The government must commit to a “genuine negotiation with the EU”, former Chancellor Philip Hammond has said.
In his first comments since stepping down last month, Mr Hammond said a no-deal Brexit would “break up the UK”.
“The reality would be a diminished and inward-looking little England,” he said in an article in the Times.
A no deal would be a “betrayal of the 2016 referendum,” he said, adding “it must not happen.”
Prime Minister Boris Johnson has called for the EU to remove the Irish border backstop plan before the Brexit deadline of 31 October.
In his article, Mr Hammond said: “The pivot from demanding changes to the backstop to demanding its total removal is a pivot from a tough negotiating stance to a wrecking one: the unelected people who pull the strings of this government know that this is a demand the EU cannot, and will not, accede to.”

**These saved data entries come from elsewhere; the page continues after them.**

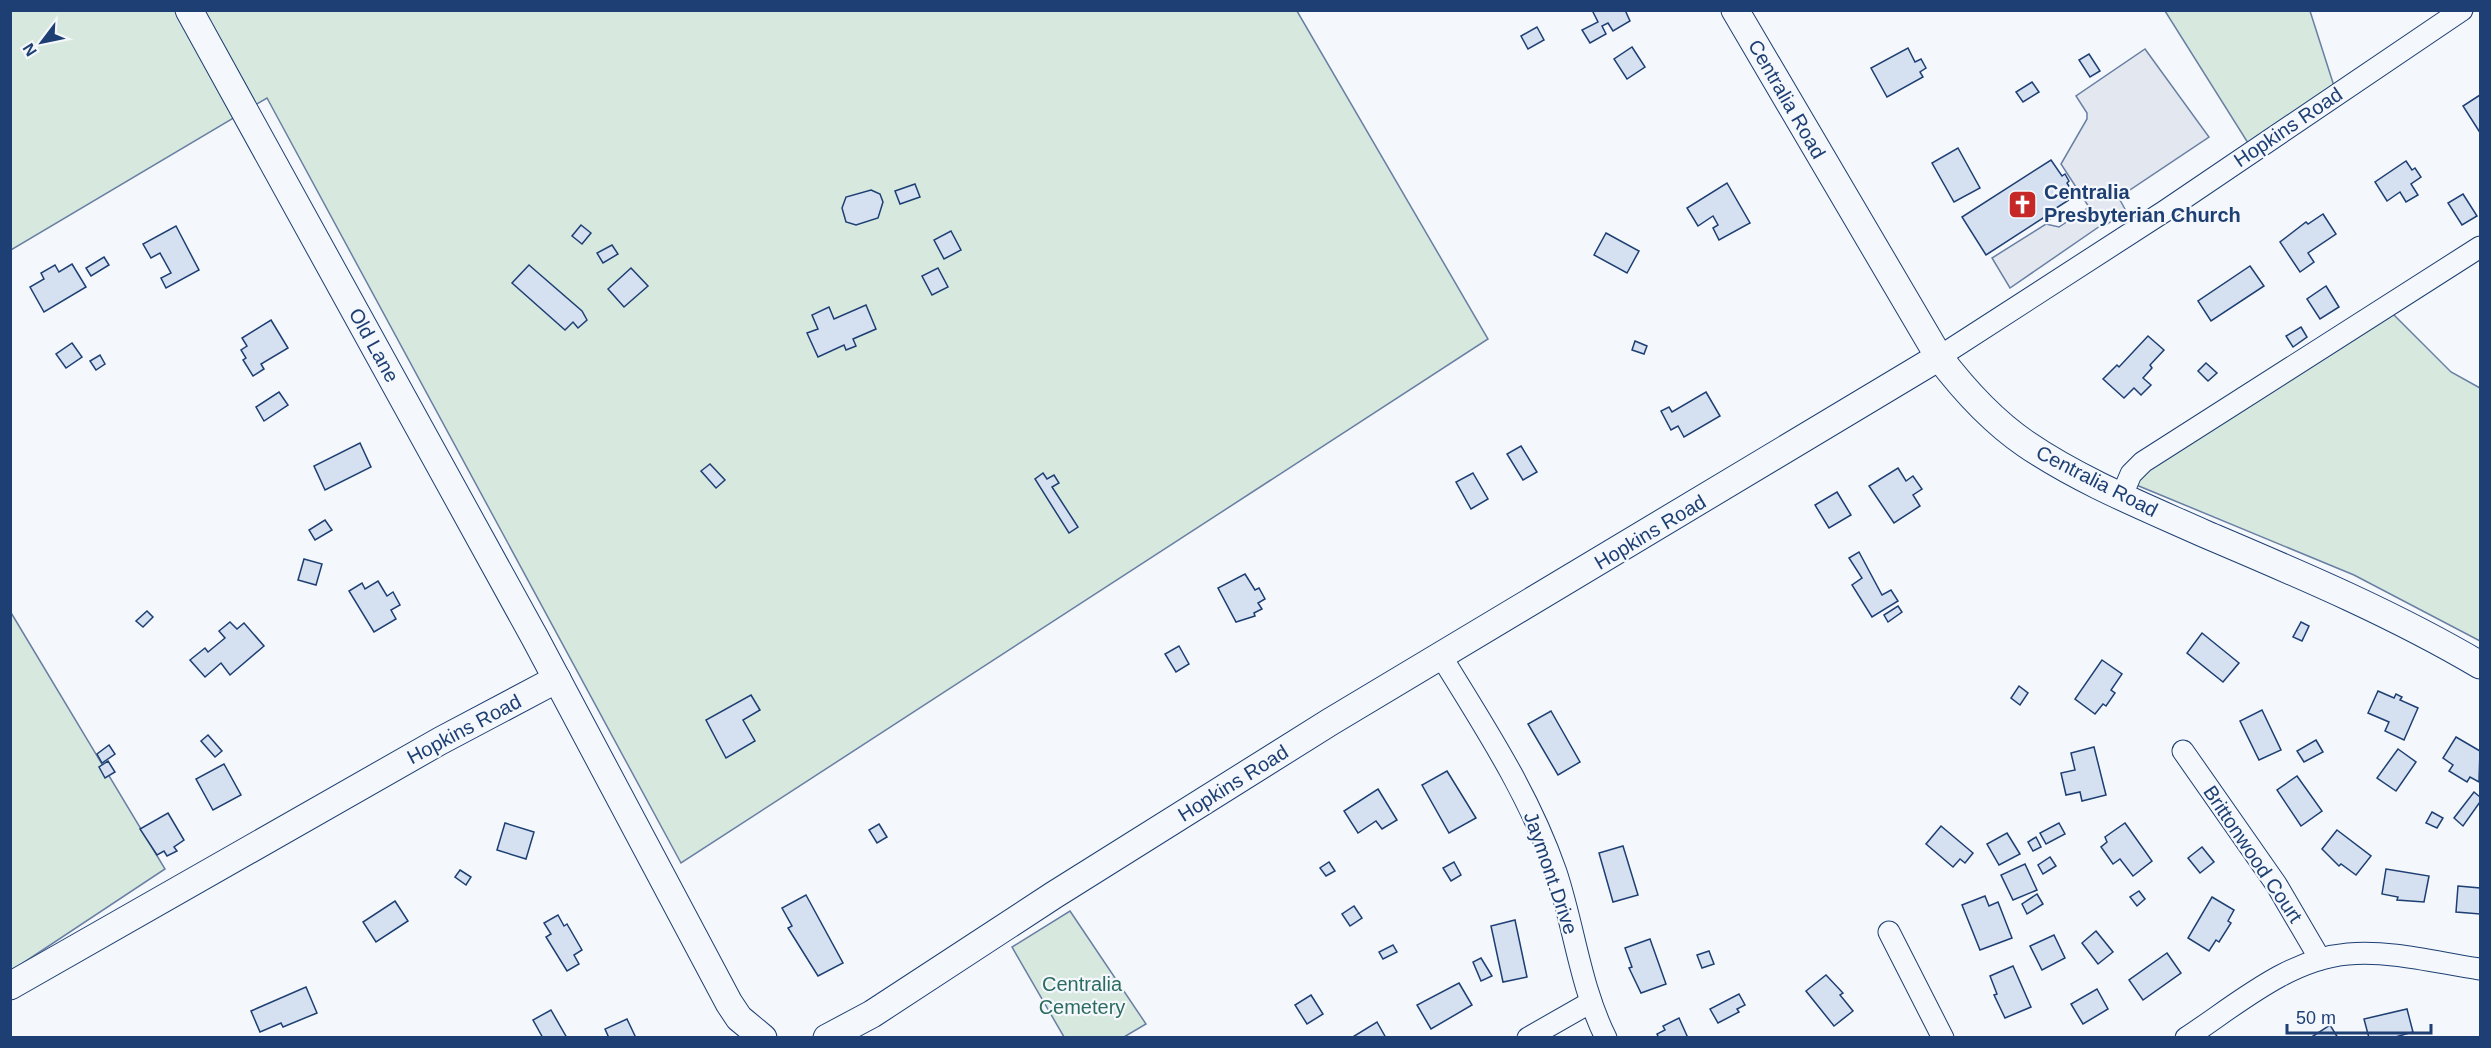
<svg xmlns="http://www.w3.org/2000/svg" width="2491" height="1048" viewBox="0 0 2491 1048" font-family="Helvetica,sans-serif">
  <rect width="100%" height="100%" fill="#f4f7fb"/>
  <g fill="#d7e8df" stroke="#687fa3" stroke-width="1.5">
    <polygon points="10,11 1297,11 1488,339 681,863 267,98 11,250"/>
    <polygon points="2165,11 2310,11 2334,86 2248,143"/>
    <polygon points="2393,314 2451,372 2480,388 2480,641 2354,575 2134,484 2138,476"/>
    <polygon points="10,611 165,869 11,971 10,971"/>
    <polygon points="1070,911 1146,1024 1124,1037 1064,1037 1012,947"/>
  </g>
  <polygon fill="#e3e8f0" stroke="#687fa3" stroke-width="1.5" points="2145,49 2209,137 2121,196 2120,200 2126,211 2106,225 2103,224 2010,288 1992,258 2046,224 2059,227 2089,207 2061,164 2087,119 2087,113 2076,96"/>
  <g fill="#d5e0f0" stroke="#1d3f73" stroke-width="1.5">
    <polygon points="1592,10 1625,10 1630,21 1613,31 1608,23 1602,26 1606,34 1590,43 1582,30 1598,22"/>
    <polygon points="1537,27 1544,40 1528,49 1521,36"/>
    <polygon points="1632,47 1645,67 1627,79 1614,59"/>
    <polygon points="1908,48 1915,62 1921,59 1926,68 1920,72 1923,77 1887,97 1871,68"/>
    <polygon points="2089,54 2100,71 2090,77 2079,60"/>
    <polygon points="2032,82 2039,92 2023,102 2016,92"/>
    <polygon points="2480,95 2480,130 2479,131 2463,106"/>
    <polygon points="1958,148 1980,188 1954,202 1932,163"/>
    <polygon points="2051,160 2062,176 2065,174 2069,181 2067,183 2075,196 2050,212 2053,217 2046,222 2043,218 1986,255 1962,217"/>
    <polygon points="2406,161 2412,170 2415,168 2421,177 2411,184 2418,195 2406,202 2400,192 2387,201 2375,182"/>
    <polygon points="1727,183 1750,223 1719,240 1713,228 1718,225 1713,216 1698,226 1687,208"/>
    <polygon points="915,184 920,197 900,204 895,191"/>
    <polygon points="871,190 880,194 883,202 878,218 856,225 846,222 842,208 846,197"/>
    <polygon points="2463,194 2477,216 2462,225 2448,203"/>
    <polygon points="2323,214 2336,234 2308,253 2314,262 2300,272 2280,242 2306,222 2308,224"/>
    <polygon points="581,225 591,233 582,244 572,236"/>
    <polygon points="176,226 199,270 166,288 161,278 171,273 160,253 151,258 143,244"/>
    <polygon points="951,231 961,250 944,259 934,240"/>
    <polygon points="1606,233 1639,251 1627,273 1594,255"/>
    <polygon points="612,245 618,254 603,263 597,253"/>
    <polygon points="104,257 109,265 91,276 86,268"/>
    <polygon points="72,264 86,287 44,312 30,287 44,279 41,273 55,265 59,272"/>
    <polygon points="529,265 582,311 587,320 578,328 573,322 565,330 512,283"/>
    <polygon points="2250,266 2264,286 2211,321 2198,301"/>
    <polygon points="631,268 648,286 624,307 608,289"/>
    <polygon points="938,268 948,287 932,295 922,276"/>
    <polygon points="2326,286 2339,307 2320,319 2307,299"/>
    <polygon points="866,305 876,329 853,339 856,346 846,350 844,345 818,357 807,333 818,329 812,315 829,307 834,319"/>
    <polygon points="271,320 288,348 261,364 264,369 253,376 243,360 246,358 241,350 247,346 242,338"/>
    <polygon points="2301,327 2307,337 2293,347 2286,336"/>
    <polygon points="2148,336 2164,350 2150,365 2152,368 2143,378 2151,385 2141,395 2134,388 2124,398 2103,379 2117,365 2119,367"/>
    <polygon points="1635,341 1647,346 1644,354 1632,350"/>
    <polygon points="72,343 82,357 66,368 56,354"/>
    <polygon points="100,355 105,364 96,370 90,361"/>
    <polygon points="2206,363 2217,373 2208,381 2198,371"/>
    <polygon points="279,392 288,405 264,421 256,407"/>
    <polygon points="1706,392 1720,416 1684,437 1678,426 1671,430 1661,411 1669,407 1672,412"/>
    <polygon points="360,443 371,467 325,490 314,466"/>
    <polygon points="1521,446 1537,472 1523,480 1507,454"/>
    <polygon points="710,464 725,480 716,488 701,471"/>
    <polygon points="1898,468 1906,481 1913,476 1922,489 1913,495 1920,506 1894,523 1869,486"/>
    <polygon points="1043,473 1047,479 1054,475 1059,483 1052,487 1078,527 1069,533 1035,479"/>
    <polygon points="1473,473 1488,499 1471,509 1456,482"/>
    <polygon points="1837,492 1851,515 1829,528 1815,505"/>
    <polygon points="325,520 332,530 315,540 309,530"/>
    <polygon points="1859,552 1882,595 1891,590 1898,601 1872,617 1852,585 1862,578 1849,558"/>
    <polygon points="304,559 322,564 316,585 298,580"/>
    <polygon points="1245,574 1255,590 1259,588 1265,599 1258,603 1262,609 1254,613 1255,616 1236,622 1218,588"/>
    <polygon points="378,581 387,596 393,592 400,605 391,610 396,619 374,632 349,591 362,583 365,589"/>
    <polygon points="1898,606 1902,612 1888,622 1884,615"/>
    <polygon points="147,611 153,617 143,627 136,621"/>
    <polygon points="230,622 237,629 244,623 264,646 230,675 221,663 205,677 190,660 205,648 208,652 225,638 219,631"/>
    <polygon points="2301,622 2309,626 2302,641 2293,637"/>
    <polygon points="2202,633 2239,663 2223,682 2187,653"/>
    <polygon points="1179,646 1189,664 1176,672 1165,654"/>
    <polygon points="2102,660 2122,674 2111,690 2115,693 2106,706 2103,704 2095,714 2075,699"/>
    <polygon points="2019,686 2028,693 2020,705 2011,698"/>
    <polygon points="2378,691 2394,698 2396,694 2402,697 2400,700 2418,708 2404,740 2385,731 2389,722 2368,713"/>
    <polygon points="751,695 760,710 743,720 755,741 726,758 706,720"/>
    <polygon points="2262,710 2281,750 2259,760 2240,721"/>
    <polygon points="1551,711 1580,762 1558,775 1528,724"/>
    <polygon points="208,735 222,751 215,757 201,741"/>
    <polygon points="2456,737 2480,751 2479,782 2470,777 2467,782 2449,771 2453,765 2443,758"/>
    <polygon points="2316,740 2323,752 2304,762 2297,751"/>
    <polygon points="109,745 115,754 102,763 97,754"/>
    <polygon points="2094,747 2106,795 2082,801 2080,792 2066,795 2061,773 2075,770 2071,753"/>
    <polygon points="2398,749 2416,762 2396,791 2377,778"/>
    <polygon points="108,761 115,772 105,778 99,767"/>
    <polygon points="224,764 241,795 213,810 196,779"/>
    <polygon points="1447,771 1476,818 1449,833 1422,785"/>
    <polygon points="2297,776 2322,811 2301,826 2277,790"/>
    <polygon points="1378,789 1397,820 1382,829 1376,821 1358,833 1344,811"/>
    <polygon points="2474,792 2480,797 2480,802 2463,826 2454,818"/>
    <polygon points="2432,812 2443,818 2437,828 2426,823"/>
    <polygon points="168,813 184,840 174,847 177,851 167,856 164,851 157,855 140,829"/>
    <polygon points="505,823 534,832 526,859 497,850"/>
    <polygon points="2059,823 2065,834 2046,844 2040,833"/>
    <polygon points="2125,823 2152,861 2133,876 2120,859 2113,864 2101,847 2107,842 2105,837"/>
    <polygon points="879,824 887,837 877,843 869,830"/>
    <polygon points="1941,826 1973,853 1965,863 1960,859 1953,867 1926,844"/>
    <polygon points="2337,830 2371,856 2356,875 2341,864 2339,866 2322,849"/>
    <polygon points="2007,833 2020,854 1999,865 1987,844"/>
    <polygon points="2036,837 2041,847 2033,851 2028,842"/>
    <polygon points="1623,846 1638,895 1613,902 1599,853"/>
    <polygon points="2202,847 2214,862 2200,873 2188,858"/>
    <polygon points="2050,857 2056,866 2043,874 2038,865"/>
    <polygon points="1329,862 1335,871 1326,876 1320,868"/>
    <polygon points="1454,862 1461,875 1451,881 1443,868"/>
    <polygon points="2025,864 2037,890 2013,900 2001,875"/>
    <polygon points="2386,869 2429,876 2424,902 2397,900 2398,897 2382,894"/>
    <polygon points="460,870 471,877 466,885 455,877"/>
    <polygon points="2458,886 2480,888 2480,914 2456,912"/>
    <polygon points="2139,891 2145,899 2137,906 2130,897"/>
    <polygon points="2037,894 2043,904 2027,914 2022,904"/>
    <polygon points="806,895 843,963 818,976 788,928 792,926 782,908"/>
    <polygon points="1985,896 1989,906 1998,902 2012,938 1980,950 1962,905"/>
    <polygon points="2212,897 2234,910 2228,921 2231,923 2219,942 2216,940 2209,951 2188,938"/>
    <polygon points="395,901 408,921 376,942 363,922"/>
    <polygon points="1354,906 1362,918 1350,926 1342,914"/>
    <polygon points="558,915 564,926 567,924 582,950 574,955 579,964 567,971 546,937 551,934 544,923"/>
    <polygon points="1515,920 1527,977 1503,982 1491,926"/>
    <polygon points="2096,931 2113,952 2098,964 2082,943"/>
    <polygon points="2054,935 2065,958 2042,970 2030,946"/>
    <polygon points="1650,939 1666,984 1641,993 1629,968 1632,967 1625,948"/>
    <polygon points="1393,945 1397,952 1383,959 1379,952"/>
    <polygon points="1709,951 1714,964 1702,968 1697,955"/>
    <polygon points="2167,953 2181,973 2143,1000 2129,980"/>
    <polygon points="1481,958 1492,976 1481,981 1473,962"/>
    <polygon points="2013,966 2031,1007 2005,1018 1994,995 1997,994 1990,976"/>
    <polygon points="1826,975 1843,993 1840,995 1853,1011 1834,1026 1806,991"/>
    <polygon points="1459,983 1472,1005 1431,1029 1417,1005"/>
    <polygon points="306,987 317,1013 283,1027 281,1023 260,1032 251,1011"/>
    <polygon points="2097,989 2108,1009 2083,1024 2071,1004"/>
    <polygon points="1739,994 1745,1005 1737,1009 1739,1012 1718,1023 1710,1009"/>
    <polygon points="1311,995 1323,1014 1307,1024 1295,1005"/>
    <polygon points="2407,1009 2413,1032 2392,1038 2369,1038 2364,1019"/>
    <polygon points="551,1010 567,1038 543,1038 533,1020"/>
    <polygon points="1679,1018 1688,1038 1659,1038 1657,1034 1665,1030 1663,1026"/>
    <polygon points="627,1019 636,1038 609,1038 605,1029"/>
    <polygon points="1377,1022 1386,1038 1351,1038"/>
    <polygon points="2330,1025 2338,1038 2310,1038"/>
  </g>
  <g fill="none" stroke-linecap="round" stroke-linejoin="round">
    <defs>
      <g id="minor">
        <polyline points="1939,357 2165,211 2462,10"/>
        <polyline points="2122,495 2131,474 2143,462 2480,247"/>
        <path d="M1441 656C1484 726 1529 794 1556 872 1574 926 1580 986 1606 1038"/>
        <polyline points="2183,751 2276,884 2320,959"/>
        <polyline points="1889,932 1943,1038"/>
        <polyline points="1528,1038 1591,1002"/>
        <path d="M2186 1038C2235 1006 2288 959 2348 954 2391 950 2438 963 2480 969"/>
      </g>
      <g id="major">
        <polyline points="189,10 535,638 729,1003 739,1018 763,1038"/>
        <path d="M1735 10 1939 357C1964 390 1991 420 2026 444 2080 481 2145 507 2205 534 2299 574 2392 613 2480 665"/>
        <polyline points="10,986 440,741 557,679"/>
        <polyline points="827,1038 872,1014 1054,895 1330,722 1939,357"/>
      </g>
    </defs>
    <use href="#minor" stroke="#1d3f73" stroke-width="23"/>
    <use href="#major" stroke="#1d3f73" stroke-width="29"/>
    <use href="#minor" stroke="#f4f7fb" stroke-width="21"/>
    <use href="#major" stroke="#f4f7fb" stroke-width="27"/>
  </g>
  <defs>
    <symbol id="church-square" viewBox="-11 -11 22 22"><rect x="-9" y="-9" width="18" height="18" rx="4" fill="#c62828" stroke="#f4f7fb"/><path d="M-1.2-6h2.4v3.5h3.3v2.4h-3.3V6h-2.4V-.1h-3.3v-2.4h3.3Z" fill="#fff"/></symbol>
  </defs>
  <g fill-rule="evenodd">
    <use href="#church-square" x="2006" y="188" width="33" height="33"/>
  </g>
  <g text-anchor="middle" stroke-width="4.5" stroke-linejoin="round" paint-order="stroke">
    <g font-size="20" fill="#1d3f73" stroke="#f4f7fb">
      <text transform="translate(1787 99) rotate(60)" y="7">Centralia Road</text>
      <text transform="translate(2288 127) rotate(-34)" y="7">Hopkins Road</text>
      <text transform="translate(374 345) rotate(61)" y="7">Old Lane</text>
      <text transform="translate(2097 481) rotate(27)" y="7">Centralia Road</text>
      <text transform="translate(1650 532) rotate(-31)" y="7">Hopkins Road</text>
      <text transform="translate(464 729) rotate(-28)" y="7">Hopkins Road</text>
      <text transform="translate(1233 783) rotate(-32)" y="7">Hopkins Road</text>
      <text transform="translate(2253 854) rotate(56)" y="7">Brittonwood Court</text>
      <text transform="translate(1551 873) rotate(71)" y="7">Jaymont Drive</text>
    </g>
    <g font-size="20" font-weight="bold" fill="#1d3f73" stroke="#f4f7fb" text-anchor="start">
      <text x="2044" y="199">Centralia<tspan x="2044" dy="23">Presbyterian Church</tspan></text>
    </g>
    <g font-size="20" fill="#2c6c60" stroke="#f4f7fb">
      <text x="1082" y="991">Centralia<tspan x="1082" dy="23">Cemetery</tspan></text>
    </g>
  </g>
  <rect width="2491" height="1048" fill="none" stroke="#1d3f73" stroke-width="24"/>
  <g transform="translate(42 42) rotate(238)" stroke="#f4f7fb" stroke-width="4.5" paint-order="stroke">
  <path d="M0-4.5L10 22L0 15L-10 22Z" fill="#1d3f73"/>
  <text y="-9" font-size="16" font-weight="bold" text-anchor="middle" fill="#1d3f73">N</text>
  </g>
  <path d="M2287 1024v9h144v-9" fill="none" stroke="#1d3f73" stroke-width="3"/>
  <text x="2296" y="1024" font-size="18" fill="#1d3f73" stroke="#f4f7fb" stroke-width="4.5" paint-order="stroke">50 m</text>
</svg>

He said it was a “myth that a no-deal exit will be painless” and that “all credible economic analysis shows that the losses will far exceed the potential benefits”.
“There is no popular mandate for a No Deal Brexit; and no Parliamentary mandate for a No Deal Brexit,” he added.
Mr Hammond’s comments come as Downing Street said it expects a group of MPs to try to block a no-deal Brexit by attempting to pass legislation when Parliament returns next month.